BEGIN Data under study
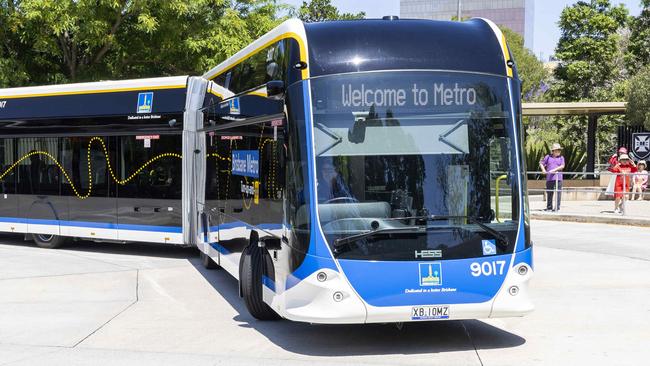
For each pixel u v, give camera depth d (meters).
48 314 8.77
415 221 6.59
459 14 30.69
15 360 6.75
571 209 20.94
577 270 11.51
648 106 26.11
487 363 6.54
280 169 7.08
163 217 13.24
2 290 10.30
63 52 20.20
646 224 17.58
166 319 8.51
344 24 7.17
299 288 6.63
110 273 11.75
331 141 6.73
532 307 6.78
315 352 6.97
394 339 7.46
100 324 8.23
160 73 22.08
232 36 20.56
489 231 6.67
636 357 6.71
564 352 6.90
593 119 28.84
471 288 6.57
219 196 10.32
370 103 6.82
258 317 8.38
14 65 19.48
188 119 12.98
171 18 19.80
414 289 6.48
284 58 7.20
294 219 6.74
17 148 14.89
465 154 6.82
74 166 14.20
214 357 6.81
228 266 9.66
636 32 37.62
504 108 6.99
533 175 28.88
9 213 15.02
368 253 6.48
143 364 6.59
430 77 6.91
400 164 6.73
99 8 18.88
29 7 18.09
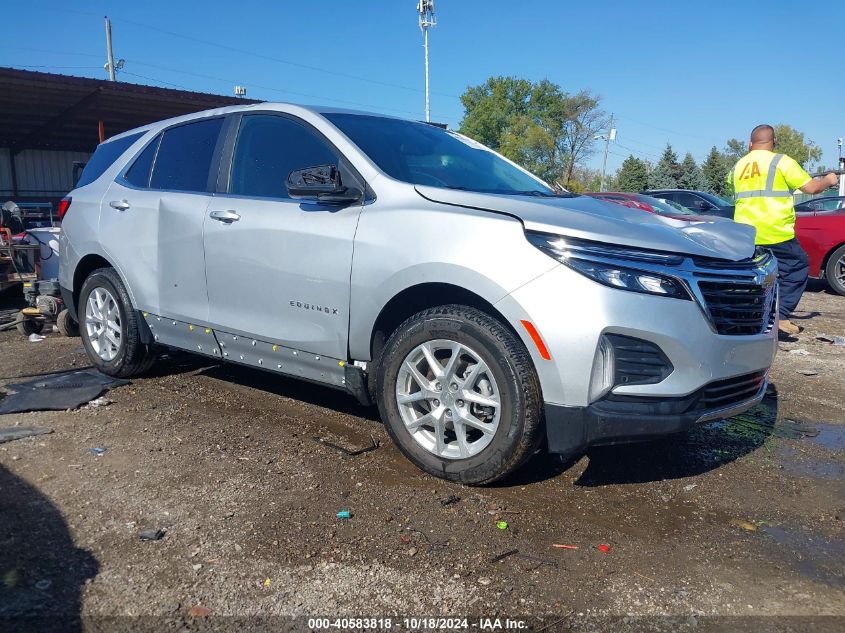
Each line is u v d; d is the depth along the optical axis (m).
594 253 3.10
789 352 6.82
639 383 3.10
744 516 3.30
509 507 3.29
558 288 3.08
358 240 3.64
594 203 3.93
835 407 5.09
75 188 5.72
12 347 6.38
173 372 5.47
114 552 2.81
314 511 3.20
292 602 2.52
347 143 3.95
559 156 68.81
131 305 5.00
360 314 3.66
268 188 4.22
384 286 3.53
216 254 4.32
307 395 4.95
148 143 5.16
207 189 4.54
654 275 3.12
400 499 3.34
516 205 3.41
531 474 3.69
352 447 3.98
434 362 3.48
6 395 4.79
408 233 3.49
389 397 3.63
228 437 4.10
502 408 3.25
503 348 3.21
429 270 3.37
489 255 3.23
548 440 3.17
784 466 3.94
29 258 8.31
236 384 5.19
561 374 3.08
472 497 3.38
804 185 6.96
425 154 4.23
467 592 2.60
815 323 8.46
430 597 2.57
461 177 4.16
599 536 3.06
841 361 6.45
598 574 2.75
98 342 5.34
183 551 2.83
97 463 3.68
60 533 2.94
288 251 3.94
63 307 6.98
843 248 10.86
END Data under study
BEGIN Data under study
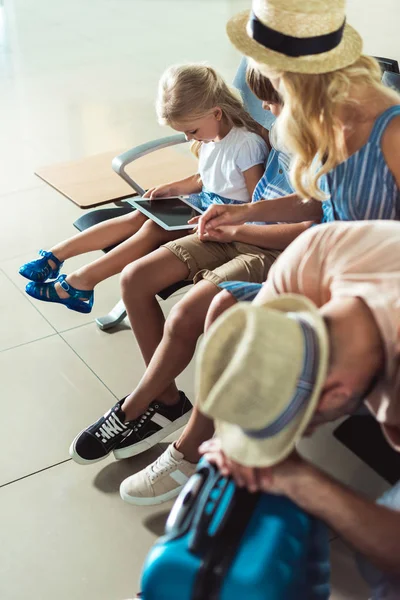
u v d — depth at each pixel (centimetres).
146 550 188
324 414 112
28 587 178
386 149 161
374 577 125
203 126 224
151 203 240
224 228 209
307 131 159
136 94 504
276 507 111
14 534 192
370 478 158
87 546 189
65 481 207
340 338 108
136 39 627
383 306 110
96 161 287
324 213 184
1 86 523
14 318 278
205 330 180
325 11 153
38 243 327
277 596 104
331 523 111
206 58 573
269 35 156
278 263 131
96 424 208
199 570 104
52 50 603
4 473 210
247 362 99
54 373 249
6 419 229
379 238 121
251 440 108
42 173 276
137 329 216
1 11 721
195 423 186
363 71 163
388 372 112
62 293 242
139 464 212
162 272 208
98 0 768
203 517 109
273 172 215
END Data under study
Goal of the exercise: From the records above, extract the lines from the one holding "2 290 10.30" through the one holding "843 248 10.86", word for word; omit the pictures.

Completed exercise:
2 290 10.30
63 52 20.20
646 224 17.58
166 319 8.51
344 24 7.17
299 288 6.63
110 273 11.75
331 141 6.73
532 307 6.78
315 352 6.97
394 339 7.46
100 324 8.23
160 73 22.08
232 36 20.56
489 231 6.67
636 357 6.71
564 352 6.90
593 119 28.84
471 288 6.57
219 196 10.32
370 103 6.82
258 317 8.38
14 65 19.48
188 119 12.98
171 18 19.80
414 289 6.48
284 58 7.20
294 219 6.74
17 148 14.89
465 154 6.82
74 166 14.20
214 357 6.81
228 266 9.66
636 32 37.62
504 108 6.99
533 175 28.88
9 213 15.02
368 253 6.48
143 364 6.59
430 77 6.91
400 164 6.73
99 8 18.88
29 7 18.09
Each line is u v d; d is the depth along the optical axis (m).
594 253 3.10
789 352 6.82
639 383 3.10
744 516 3.30
509 507 3.29
558 288 3.08
358 240 3.64
594 203 3.93
835 407 5.09
75 188 5.72
12 347 6.38
173 372 5.47
114 552 2.81
314 511 3.20
292 602 2.52
347 143 3.95
559 156 68.81
131 305 5.00
360 314 3.66
268 188 4.22
384 286 3.53
216 254 4.32
307 395 4.95
148 143 5.16
207 189 4.54
654 275 3.12
400 499 3.34
516 205 3.41
531 474 3.69
352 447 3.98
434 362 3.48
6 395 4.79
408 233 3.49
389 397 3.63
228 437 4.10
502 408 3.25
503 348 3.21
429 270 3.37
489 255 3.23
548 440 3.17
784 466 3.94
29 258 8.31
236 384 5.19
561 374 3.08
472 497 3.38
804 185 6.96
425 154 4.23
467 592 2.60
815 323 8.46
430 597 2.57
461 177 4.16
599 536 3.06
841 361 6.45
598 574 2.75
98 342 5.34
183 551 2.83
97 463 3.68
60 533 2.94
288 251 3.94
63 307 6.98
843 248 10.86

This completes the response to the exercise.